* _WHAT YOU HAVE TO DO_
Within the entries below, find the portion that opens with the line containing "10: (544, 400, 15.48)" and closes with the line containing "39: (74, 265, 20.88)". Retype that portion exactly and only.
□ □ □ □ □ □ □
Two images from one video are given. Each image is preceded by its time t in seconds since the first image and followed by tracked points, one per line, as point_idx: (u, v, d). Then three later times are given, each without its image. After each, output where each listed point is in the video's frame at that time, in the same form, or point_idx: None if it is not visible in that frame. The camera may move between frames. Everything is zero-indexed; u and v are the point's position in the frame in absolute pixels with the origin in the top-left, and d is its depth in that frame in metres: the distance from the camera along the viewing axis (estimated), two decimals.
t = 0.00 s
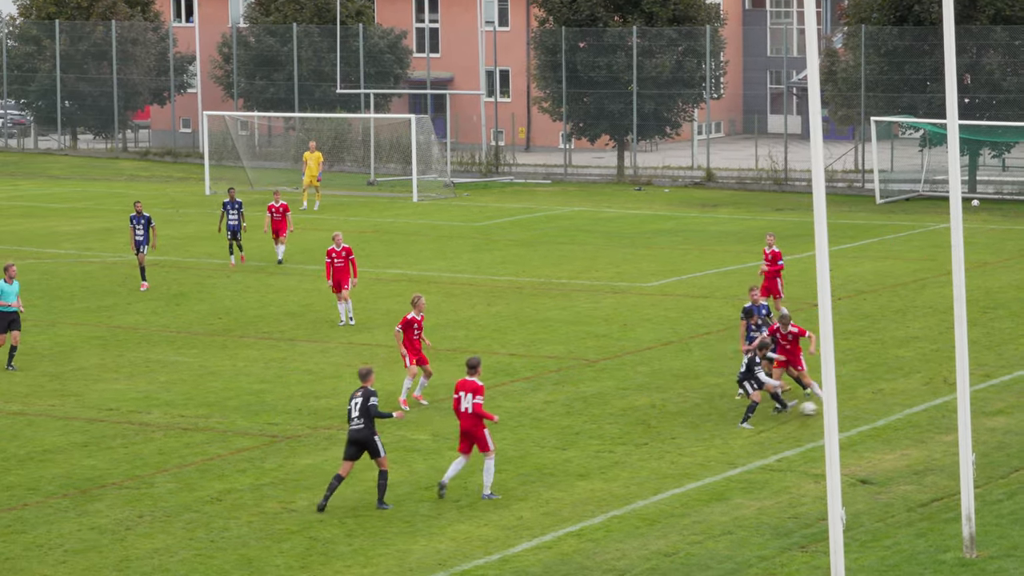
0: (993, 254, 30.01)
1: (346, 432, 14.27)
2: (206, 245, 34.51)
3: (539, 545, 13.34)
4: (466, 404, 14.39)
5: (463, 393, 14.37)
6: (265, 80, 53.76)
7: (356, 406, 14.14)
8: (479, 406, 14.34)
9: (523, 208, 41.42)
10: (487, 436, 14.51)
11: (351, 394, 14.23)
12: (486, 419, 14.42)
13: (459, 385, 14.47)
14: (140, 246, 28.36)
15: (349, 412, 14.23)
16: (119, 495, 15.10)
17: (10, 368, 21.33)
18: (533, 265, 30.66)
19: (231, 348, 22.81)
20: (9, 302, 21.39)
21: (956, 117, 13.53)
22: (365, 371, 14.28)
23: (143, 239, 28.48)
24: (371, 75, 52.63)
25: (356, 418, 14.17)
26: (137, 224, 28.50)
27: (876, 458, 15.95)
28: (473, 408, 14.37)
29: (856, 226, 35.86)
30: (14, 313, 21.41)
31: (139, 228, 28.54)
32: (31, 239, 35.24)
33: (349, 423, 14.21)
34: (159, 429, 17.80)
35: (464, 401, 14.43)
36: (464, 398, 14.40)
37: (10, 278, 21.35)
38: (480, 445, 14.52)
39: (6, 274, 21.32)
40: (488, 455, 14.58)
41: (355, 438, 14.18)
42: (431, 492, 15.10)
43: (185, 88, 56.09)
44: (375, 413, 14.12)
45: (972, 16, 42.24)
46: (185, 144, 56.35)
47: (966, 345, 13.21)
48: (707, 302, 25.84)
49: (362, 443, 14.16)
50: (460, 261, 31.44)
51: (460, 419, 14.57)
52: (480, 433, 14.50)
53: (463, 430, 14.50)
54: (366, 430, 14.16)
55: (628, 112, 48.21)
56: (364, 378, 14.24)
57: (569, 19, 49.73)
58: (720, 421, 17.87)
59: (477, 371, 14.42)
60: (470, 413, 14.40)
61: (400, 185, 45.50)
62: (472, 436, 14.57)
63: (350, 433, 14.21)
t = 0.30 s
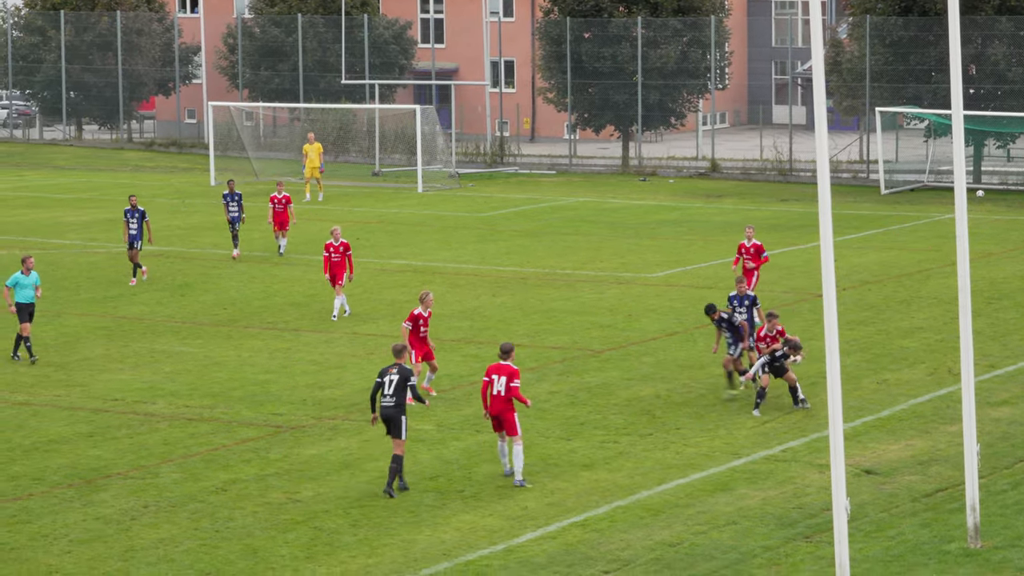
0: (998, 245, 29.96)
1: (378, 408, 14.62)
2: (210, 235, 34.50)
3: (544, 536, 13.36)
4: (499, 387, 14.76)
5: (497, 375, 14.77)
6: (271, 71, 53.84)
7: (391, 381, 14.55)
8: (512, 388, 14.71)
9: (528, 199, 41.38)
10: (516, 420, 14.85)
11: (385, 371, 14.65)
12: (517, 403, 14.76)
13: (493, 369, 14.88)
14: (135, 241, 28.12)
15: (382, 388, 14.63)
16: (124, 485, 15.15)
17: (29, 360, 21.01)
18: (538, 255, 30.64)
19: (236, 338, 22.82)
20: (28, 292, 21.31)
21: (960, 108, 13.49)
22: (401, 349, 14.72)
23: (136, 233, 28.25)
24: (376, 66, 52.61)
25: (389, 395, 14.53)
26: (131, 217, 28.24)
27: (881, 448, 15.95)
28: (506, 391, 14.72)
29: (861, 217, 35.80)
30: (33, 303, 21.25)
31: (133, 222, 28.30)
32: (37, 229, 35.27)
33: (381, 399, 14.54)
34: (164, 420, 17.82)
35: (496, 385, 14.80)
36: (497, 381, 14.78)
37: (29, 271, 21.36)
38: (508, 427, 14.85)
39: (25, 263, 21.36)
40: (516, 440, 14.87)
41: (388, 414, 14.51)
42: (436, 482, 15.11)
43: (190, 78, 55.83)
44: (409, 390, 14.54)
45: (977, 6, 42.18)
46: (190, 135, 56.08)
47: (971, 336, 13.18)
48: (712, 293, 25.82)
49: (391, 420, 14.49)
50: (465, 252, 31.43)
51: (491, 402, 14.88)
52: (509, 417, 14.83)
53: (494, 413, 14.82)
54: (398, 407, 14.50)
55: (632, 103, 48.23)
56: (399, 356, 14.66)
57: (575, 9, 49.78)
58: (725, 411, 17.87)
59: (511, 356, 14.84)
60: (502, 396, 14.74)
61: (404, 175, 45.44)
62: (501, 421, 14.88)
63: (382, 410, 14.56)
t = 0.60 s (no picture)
0: (1001, 241, 29.94)
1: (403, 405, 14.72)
2: (213, 232, 34.50)
3: (546, 532, 13.36)
4: (515, 377, 14.85)
5: (512, 367, 14.82)
6: (272, 67, 53.76)
7: (413, 378, 14.60)
8: (528, 379, 14.80)
9: (530, 195, 41.36)
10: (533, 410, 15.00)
11: (405, 368, 14.67)
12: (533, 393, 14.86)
13: (507, 361, 14.92)
14: (128, 239, 27.92)
15: (405, 384, 14.68)
16: (126, 482, 15.15)
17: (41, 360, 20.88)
18: (540, 252, 30.63)
19: (239, 334, 22.81)
20: (46, 291, 21.18)
21: (963, 104, 13.46)
22: (418, 344, 14.72)
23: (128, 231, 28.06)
24: (377, 62, 52.69)
25: (413, 392, 14.61)
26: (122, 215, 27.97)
27: (883, 445, 15.95)
28: (522, 381, 14.82)
29: (863, 213, 35.78)
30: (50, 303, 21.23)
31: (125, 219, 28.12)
32: (38, 226, 35.27)
33: (406, 395, 14.64)
34: (166, 416, 17.82)
35: (511, 376, 14.88)
36: (513, 372, 14.84)
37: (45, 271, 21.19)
38: (524, 418, 14.99)
39: (40, 262, 21.10)
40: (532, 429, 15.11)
41: (415, 410, 14.65)
42: (438, 479, 15.11)
43: (192, 74, 56.35)
44: (433, 384, 14.62)
45: (979, 3, 42.21)
46: (192, 131, 56.15)
47: (974, 333, 13.16)
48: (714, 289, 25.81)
49: (419, 416, 14.63)
50: (467, 248, 31.40)
51: (506, 393, 14.97)
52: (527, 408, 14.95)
53: (510, 405, 14.93)
54: (423, 402, 14.63)
55: (634, 99, 48.10)
56: (417, 352, 14.67)
57: (577, 5, 49.67)
58: (727, 408, 17.86)
59: (525, 346, 14.90)
60: (518, 386, 14.87)
61: (407, 172, 45.48)
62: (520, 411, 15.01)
63: (408, 406, 14.68)
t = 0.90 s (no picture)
0: (999, 241, 29.95)
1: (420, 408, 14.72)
2: (211, 232, 34.49)
3: (544, 532, 13.36)
4: (523, 373, 15.00)
5: (520, 362, 14.96)
6: (271, 66, 53.73)
7: (429, 380, 14.57)
8: (536, 374, 14.98)
9: (529, 195, 41.35)
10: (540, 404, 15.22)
11: (421, 371, 14.64)
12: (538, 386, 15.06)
13: (513, 357, 15.05)
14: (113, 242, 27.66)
15: (421, 387, 14.66)
16: (125, 482, 15.13)
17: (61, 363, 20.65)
18: (539, 252, 30.63)
19: (237, 335, 22.81)
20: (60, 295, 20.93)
21: (961, 104, 13.45)
22: (431, 347, 14.67)
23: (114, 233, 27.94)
24: (376, 62, 52.66)
25: (430, 393, 14.62)
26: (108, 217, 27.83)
27: (882, 445, 15.95)
28: (530, 376, 14.99)
29: (862, 213, 35.78)
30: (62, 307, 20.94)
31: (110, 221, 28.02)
32: (37, 226, 35.24)
33: (424, 397, 14.64)
34: (165, 417, 17.81)
35: (519, 371, 15.01)
36: (521, 367, 14.98)
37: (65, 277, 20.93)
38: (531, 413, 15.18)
39: (56, 265, 20.82)
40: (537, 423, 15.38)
41: (433, 411, 14.68)
42: (437, 479, 15.11)
43: (190, 74, 56.22)
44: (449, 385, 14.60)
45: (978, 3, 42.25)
46: (189, 130, 56.08)
47: (972, 333, 13.15)
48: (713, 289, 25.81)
49: (439, 415, 14.69)
50: (466, 249, 31.38)
51: (514, 387, 15.12)
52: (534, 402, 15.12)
53: (518, 400, 15.09)
54: (441, 403, 14.68)
55: (633, 100, 48.08)
56: (432, 355, 14.63)
57: (575, 4, 49.48)
58: (725, 408, 17.86)
59: (531, 342, 15.05)
60: (527, 382, 15.01)
61: (406, 172, 45.52)
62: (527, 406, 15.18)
63: (426, 407, 14.69)
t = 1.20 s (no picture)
0: (996, 241, 29.95)
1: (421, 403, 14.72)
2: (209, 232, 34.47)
3: (542, 532, 13.35)
4: (530, 369, 15.32)
5: (527, 359, 15.31)
6: (269, 67, 53.70)
7: (433, 373, 14.62)
8: (545, 370, 15.34)
9: (526, 195, 41.34)
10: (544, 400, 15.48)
11: (423, 365, 14.65)
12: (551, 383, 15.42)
13: (520, 353, 15.37)
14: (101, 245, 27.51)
15: (422, 381, 14.68)
16: (122, 482, 15.12)
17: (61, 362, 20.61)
18: (536, 252, 30.62)
19: (235, 335, 22.79)
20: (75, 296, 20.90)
21: (960, 104, 13.43)
22: (430, 340, 14.77)
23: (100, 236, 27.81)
24: (373, 62, 52.62)
25: (434, 386, 14.66)
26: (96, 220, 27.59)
27: (880, 445, 15.95)
28: (538, 373, 15.34)
29: (859, 213, 35.76)
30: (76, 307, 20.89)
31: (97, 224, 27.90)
32: (34, 225, 35.22)
33: (426, 390, 14.66)
34: (162, 417, 17.79)
35: (525, 368, 15.35)
36: (527, 364, 15.32)
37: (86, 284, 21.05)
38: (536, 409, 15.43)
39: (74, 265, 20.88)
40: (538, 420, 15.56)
41: (435, 405, 14.70)
42: (435, 480, 15.10)
43: (187, 74, 56.15)
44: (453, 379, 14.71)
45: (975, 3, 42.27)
46: (187, 131, 56.19)
47: (970, 334, 13.14)
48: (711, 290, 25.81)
49: (442, 409, 14.72)
50: (463, 248, 31.38)
51: (519, 385, 15.42)
52: (538, 399, 15.43)
53: (524, 395, 15.39)
54: (444, 398, 14.74)
55: (631, 99, 48.06)
56: (430, 348, 14.73)
57: (573, 5, 49.60)
58: (723, 408, 17.85)
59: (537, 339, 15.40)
60: (533, 377, 15.34)
61: (403, 172, 45.51)
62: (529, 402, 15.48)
63: (428, 401, 14.69)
□ □ □ □ □ □ □
* _ANSWER_
10: (544, 400, 15.48)
11: (423, 365, 14.65)
12: (551, 383, 15.42)
13: (520, 353, 15.37)
14: (101, 245, 27.51)
15: (422, 381, 14.68)
16: (122, 482, 15.12)
17: (61, 362, 20.61)
18: (536, 252, 30.62)
19: (235, 335, 22.79)
20: (75, 296, 20.90)
21: (960, 104, 13.43)
22: (430, 340, 14.77)
23: (100, 236, 27.81)
24: (373, 62, 52.62)
25: (434, 386, 14.66)
26: (96, 220, 27.59)
27: (880, 445, 15.95)
28: (538, 373, 15.34)
29: (859, 213, 35.76)
30: (76, 307, 20.89)
31: (97, 224, 27.90)
32: (34, 225, 35.22)
33: (426, 390, 14.66)
34: (162, 417, 17.79)
35: (525, 368, 15.35)
36: (527, 364, 15.32)
37: (86, 284, 21.05)
38: (536, 409, 15.43)
39: (74, 265, 20.88)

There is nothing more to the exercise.